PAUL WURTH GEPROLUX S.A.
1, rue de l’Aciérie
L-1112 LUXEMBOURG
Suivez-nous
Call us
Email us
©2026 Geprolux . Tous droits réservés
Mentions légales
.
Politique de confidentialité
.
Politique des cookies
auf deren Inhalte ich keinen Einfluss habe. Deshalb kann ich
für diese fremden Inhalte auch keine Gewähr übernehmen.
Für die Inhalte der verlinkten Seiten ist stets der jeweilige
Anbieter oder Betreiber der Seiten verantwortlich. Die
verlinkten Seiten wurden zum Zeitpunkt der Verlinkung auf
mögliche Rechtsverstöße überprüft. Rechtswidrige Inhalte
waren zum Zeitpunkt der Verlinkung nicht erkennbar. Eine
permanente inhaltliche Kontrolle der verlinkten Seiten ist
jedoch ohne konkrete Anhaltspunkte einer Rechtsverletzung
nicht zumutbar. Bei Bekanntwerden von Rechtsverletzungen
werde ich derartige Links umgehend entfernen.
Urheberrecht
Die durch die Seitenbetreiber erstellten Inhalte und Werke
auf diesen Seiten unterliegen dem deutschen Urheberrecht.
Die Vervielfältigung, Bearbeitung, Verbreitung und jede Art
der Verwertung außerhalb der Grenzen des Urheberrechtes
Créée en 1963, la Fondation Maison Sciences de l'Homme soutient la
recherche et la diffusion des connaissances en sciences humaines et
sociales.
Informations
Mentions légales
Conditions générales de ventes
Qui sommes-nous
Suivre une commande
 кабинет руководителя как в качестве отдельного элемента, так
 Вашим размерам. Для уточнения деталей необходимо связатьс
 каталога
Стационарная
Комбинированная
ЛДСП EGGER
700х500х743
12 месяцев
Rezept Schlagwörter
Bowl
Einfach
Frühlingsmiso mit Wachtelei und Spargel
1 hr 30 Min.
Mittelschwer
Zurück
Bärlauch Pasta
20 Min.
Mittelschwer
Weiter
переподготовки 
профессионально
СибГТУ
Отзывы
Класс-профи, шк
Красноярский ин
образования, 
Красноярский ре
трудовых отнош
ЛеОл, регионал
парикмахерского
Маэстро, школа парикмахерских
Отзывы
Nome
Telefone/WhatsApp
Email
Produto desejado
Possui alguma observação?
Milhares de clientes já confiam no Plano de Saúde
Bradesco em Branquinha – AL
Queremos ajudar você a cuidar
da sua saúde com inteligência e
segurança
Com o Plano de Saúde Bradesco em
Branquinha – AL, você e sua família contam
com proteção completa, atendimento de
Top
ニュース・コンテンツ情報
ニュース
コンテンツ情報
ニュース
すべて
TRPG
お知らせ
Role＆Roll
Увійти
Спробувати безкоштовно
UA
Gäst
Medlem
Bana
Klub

____________________

→ AIM OF THE EXERCISE: Can you repeat, word for word, every line above from the one containing "Anbieter oder Betreiber" down to the one containing "nicht zumutbar. Bei", including both?

→ ANSWER TO THE EXERCISE:
Anbieter oder Betreiber der Seiten verantwortlich. Die
verlinkten Seiten wurden zum Zeitpunkt der Verlinkung auf
mögliche Rechtsverstöße überprüft. Rechtswidrige Inhalte
waren zum Zeitpunkt der Verlinkung nicht erkennbar. Eine
permanente inhaltliche Kontrolle der verlinkten Seiten ist
jedoch ohne konkrete Anhaltspunkte einer Rechtsverletzung
nicht zumutbar. Bei Bekanntwerden von Rechtsverletzungen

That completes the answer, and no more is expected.